[Opening Extract provided section]

- Born: Yuuko Kashii February 16, 1987 (age 39) Ayase, Kanagawa, Japan
- Occupations: Actress; model;
- Years active: 2001–present
- Spouse: Joe Odagiri ​(m. 2008)​
- Children: 3

= Yuu Kashii =

Japanese actress and model

Yūko Odagiri (小田切 悠子, Odagiri Yūko), known by her stage name Yuu Kashii (香椎 由宇, Kashii Yuu), is a Japanese actress and model. She studied at Mejiro University, where she majored in English.

==History==
===Personal life===
She married actor Joe Odagiri, who is exactly 11 years her senior, on February 16, 2008, the birthday the couple share. She gave birth to two sons in both February 2011 and April 2014. The youngest son died a year later due to an intestinal obstruction.

[Closing Extract provided section]
[Opening Data extracts section]

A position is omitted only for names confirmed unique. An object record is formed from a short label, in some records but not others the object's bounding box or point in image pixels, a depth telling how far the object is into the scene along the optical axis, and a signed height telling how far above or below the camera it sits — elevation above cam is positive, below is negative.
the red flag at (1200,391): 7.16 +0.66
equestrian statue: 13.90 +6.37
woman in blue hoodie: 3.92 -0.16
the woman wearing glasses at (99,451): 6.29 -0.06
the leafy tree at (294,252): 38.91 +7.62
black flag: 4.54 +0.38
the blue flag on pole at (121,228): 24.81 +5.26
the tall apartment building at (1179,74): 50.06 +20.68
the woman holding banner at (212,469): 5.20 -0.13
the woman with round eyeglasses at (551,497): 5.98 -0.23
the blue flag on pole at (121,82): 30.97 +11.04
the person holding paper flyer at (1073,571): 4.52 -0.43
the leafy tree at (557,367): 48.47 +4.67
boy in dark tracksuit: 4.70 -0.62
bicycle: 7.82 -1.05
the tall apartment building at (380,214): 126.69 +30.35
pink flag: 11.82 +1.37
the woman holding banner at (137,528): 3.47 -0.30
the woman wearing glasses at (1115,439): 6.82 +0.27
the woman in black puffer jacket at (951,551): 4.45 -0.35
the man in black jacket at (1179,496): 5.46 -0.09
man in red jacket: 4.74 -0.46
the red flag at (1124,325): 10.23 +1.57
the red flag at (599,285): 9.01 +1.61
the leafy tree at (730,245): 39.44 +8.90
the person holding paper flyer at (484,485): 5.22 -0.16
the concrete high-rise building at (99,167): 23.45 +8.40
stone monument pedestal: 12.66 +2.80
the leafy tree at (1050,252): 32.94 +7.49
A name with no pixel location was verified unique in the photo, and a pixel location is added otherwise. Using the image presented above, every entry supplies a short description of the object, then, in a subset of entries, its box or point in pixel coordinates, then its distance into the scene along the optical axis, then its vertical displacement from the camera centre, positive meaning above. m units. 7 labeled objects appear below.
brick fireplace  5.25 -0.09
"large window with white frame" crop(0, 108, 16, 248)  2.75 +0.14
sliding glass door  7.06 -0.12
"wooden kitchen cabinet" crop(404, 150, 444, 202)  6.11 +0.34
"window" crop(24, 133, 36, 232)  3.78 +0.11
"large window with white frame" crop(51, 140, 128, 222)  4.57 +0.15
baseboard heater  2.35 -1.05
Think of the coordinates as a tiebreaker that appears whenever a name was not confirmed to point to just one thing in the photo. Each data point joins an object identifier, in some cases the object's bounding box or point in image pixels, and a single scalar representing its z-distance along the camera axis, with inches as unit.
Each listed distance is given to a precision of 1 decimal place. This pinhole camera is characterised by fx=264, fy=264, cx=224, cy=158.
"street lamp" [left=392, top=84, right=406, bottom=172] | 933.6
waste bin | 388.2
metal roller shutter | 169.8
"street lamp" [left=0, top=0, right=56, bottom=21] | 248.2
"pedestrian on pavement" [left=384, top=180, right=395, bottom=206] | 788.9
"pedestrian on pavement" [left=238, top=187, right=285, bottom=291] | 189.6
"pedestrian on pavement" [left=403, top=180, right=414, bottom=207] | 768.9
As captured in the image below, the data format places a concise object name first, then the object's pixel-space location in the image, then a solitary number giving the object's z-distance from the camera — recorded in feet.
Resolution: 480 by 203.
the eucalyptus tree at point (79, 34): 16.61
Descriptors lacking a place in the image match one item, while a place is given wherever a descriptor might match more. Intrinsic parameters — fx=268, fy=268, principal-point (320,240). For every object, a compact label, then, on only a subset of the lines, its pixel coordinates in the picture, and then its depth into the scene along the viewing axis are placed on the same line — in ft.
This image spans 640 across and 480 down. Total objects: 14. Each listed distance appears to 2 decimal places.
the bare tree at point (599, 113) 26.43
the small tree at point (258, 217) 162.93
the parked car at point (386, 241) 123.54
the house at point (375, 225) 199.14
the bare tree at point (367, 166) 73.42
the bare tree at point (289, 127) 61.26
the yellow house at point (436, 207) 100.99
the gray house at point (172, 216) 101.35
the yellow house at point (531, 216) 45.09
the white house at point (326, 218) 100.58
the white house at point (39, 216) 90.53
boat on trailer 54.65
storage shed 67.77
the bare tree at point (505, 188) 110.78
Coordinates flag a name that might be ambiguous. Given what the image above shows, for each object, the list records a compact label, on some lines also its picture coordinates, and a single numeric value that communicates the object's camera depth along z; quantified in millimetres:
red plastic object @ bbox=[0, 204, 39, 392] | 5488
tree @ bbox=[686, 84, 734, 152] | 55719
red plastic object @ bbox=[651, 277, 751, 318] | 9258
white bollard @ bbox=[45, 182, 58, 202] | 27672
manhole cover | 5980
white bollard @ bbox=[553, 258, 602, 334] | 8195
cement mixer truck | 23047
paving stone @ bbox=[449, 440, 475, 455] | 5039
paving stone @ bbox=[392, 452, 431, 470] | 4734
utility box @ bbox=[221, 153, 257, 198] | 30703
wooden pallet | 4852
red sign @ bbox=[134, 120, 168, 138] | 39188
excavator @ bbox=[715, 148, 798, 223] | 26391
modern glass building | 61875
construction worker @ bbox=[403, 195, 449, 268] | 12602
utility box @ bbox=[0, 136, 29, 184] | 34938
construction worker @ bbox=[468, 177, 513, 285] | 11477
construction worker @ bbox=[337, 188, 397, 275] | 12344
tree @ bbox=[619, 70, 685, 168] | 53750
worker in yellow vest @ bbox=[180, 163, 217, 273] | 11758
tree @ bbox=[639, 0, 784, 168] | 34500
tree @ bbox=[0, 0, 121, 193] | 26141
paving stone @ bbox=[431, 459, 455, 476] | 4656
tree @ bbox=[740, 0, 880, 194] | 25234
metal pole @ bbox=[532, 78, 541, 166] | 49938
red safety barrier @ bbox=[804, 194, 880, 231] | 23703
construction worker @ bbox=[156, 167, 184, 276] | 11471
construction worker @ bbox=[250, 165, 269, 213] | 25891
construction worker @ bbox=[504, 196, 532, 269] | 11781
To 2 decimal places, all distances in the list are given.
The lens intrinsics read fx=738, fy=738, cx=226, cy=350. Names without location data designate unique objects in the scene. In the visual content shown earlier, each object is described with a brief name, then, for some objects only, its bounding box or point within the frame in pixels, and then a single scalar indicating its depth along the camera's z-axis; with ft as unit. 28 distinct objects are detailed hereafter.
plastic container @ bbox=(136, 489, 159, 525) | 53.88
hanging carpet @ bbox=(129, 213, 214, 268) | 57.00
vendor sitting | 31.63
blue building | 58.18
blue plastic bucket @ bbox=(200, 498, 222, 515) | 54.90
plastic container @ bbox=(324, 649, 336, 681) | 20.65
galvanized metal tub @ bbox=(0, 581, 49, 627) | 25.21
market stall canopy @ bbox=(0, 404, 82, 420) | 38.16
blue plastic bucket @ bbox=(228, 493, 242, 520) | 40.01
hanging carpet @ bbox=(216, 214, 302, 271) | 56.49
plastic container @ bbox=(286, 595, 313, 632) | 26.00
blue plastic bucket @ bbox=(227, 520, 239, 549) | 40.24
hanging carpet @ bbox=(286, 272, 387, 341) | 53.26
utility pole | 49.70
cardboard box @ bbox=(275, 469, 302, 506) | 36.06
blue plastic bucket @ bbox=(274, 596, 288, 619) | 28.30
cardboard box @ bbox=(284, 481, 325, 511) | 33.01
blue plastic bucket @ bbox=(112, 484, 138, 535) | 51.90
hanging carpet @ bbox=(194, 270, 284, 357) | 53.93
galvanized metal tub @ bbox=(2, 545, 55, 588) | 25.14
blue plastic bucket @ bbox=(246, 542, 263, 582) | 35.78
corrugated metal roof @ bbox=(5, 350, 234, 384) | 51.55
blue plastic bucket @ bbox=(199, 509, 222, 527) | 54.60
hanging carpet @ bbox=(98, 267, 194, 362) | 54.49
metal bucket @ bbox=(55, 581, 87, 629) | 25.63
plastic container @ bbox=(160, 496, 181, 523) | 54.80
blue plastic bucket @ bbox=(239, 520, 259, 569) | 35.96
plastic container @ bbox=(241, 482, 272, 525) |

[Closing Data extracts section]

### Problem description:
Carry on the Yuu Kashii biography from the point where it stops. The entries above play no part in what comes next.

### Solved problem:
Kashii's maternal grandfather is a European-American newspaper reporter, and thus her ethnic background is ¼ European. Kashii spent her childhood in Singapore and attended elementary school there. She has been said to have exactly the same dimensions for her right and left side of the face which led to a German doctor wanting to use her face as a specimen for research uses.

===Biography===
Kashii got her start in the entertainment business as an in-house model for the Japanese teen magazine mc Sister in 2001. Her first acting role was in the movie adaptation of Lorelei: The Witch of the Pacific Ocean in which she played the title character.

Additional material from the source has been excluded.